Charles thought of Erik wasting away inside his plastic prison, playing chess against himself and reading the books Charles brought him, and found that he couldn't lie to this woman. Whether he liked it or not, she loved him too. He's never needed to read her mind to learn that much.

"He could never be alright in a place like that. I am sorry."

She skimmed the stone across the pond, scattering the ducks. Charles frowned, but he knew that she wasn't really trying to hit them. Raven was lethally accurate when she wanted to be.

"Not sorry enough to get him out."

"No." There wasn't anything more to say. He hated seeing Erik locked up, but he could have killed millions of people. He deserved to be in prison, and inevitably that meant keeping him from his powers.

"If you loved him, you wouldn't be able to leave him there."

It's a ploy so obvious as to be unworthy of her. "Don't be ridiculous, Raven. Regardless of my personal feelings, I can't let him walk free."

"Yet you won't turn me in?" she asked, raising an eyebrow coolly.

"If I thought there was a way out of this position that wouldn't result in a dangerous panic, you wouldn't be at liberty."

"You lack imagination," she said. "Senator Kelly wouldn't need to be exposed.
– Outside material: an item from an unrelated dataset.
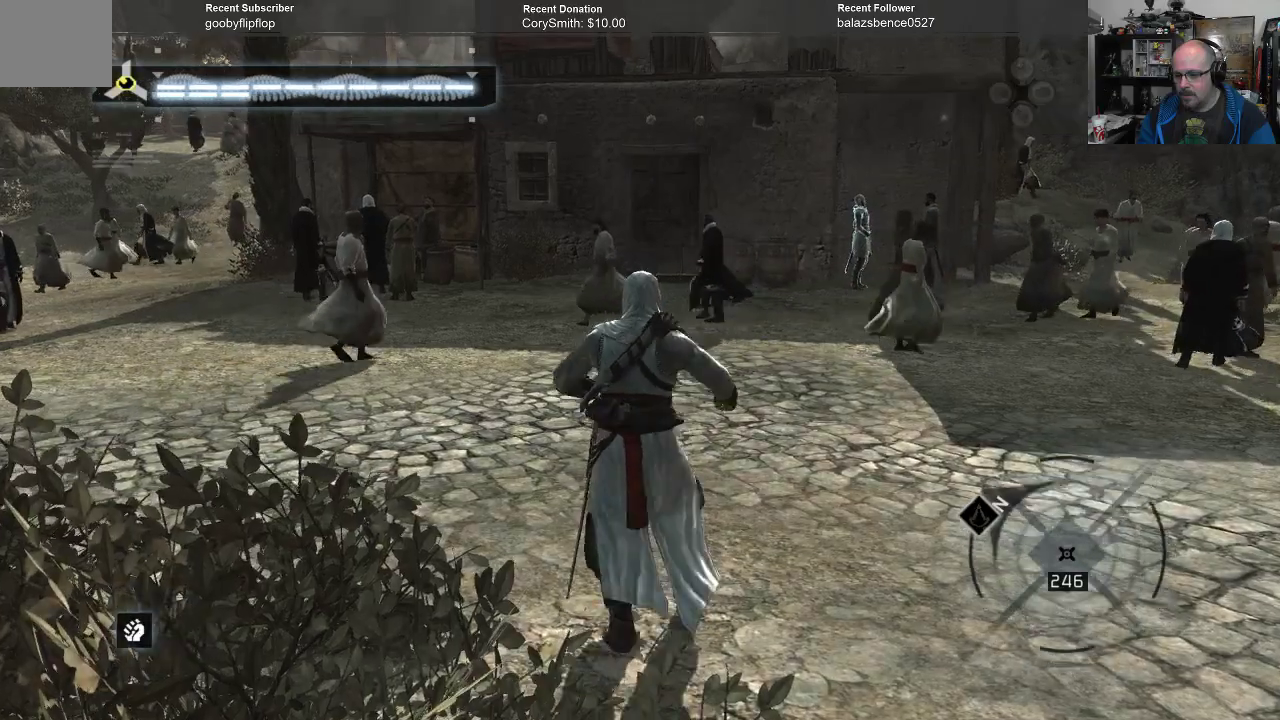
{"buttons": [], "left_stick": "center", "right_stick": "center", "events": []}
If you weren't so squeamish, he could disappear instead."

"That isn't the way I do things."

He hadn't forgotten that Raven was the instrument that almost destroyed his mind when Cerebro was sabotaged, but he wasn't the kind of man to hold a personal grudge about a thing like that.
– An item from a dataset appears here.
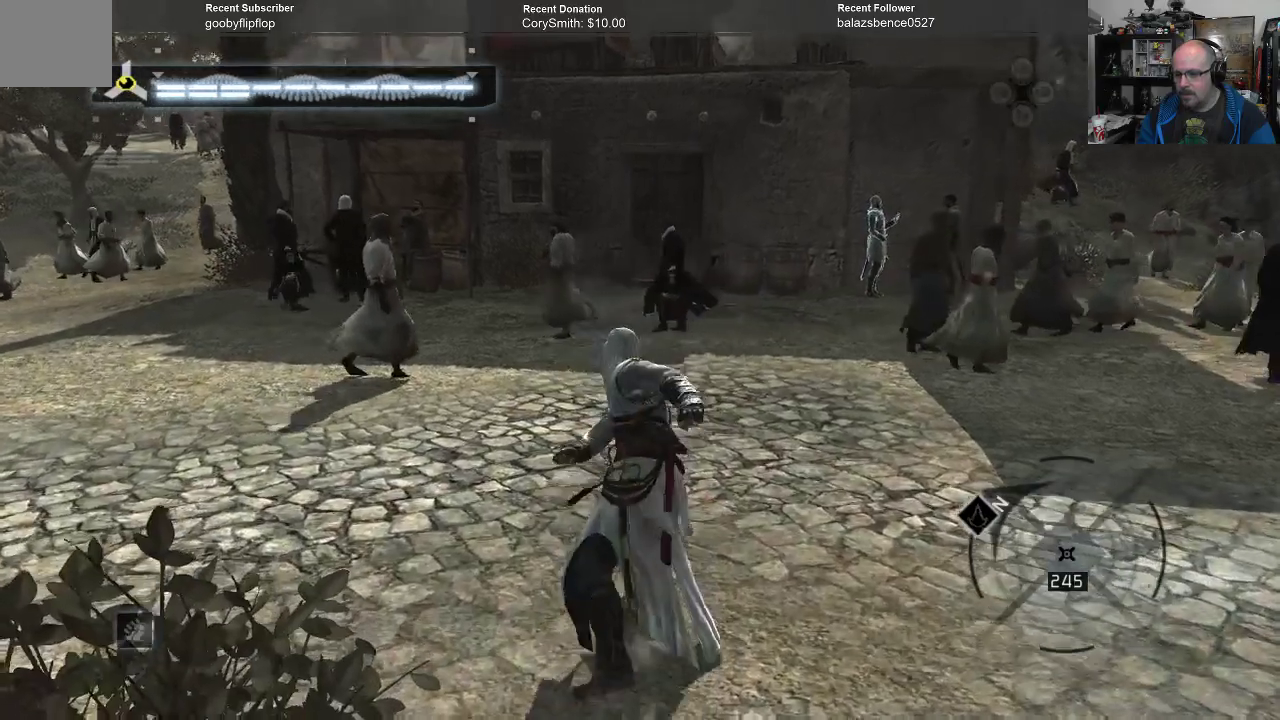
{"buttons": [], "left_stick": "center", "right_stick": "right", "events": [[433, "right_stick", "right"]]}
"Or perhaps you find having a high profile pro-mutant convert in the Senate too convenient to waste the opportunity?"

He certainly wasn't going to admit to that, even if there was a degree of truth in it. "You can rely on us not to expose you, provided you do us the same courtesy."

He knew that he can trust Raven and Erik – and any of their close associates - that far. They might know where his school was, and perhaps Raven would even relish destroying it, but no Brotherhood ideologue would risk harming so many young mutants by exposing him.

"I suppose that's it then," she said, watching the ducks settle fussily back onto the pond. "Détente."

It was not something that would last, but for now a truce is best for both sides. "Détente," he agreed.

"Give my love to Erik," she said, walking away with no further pleasantries. Charles watched her until she vanished behind a tree, and nobody who looked like the boy she was just impersonating came out the other side.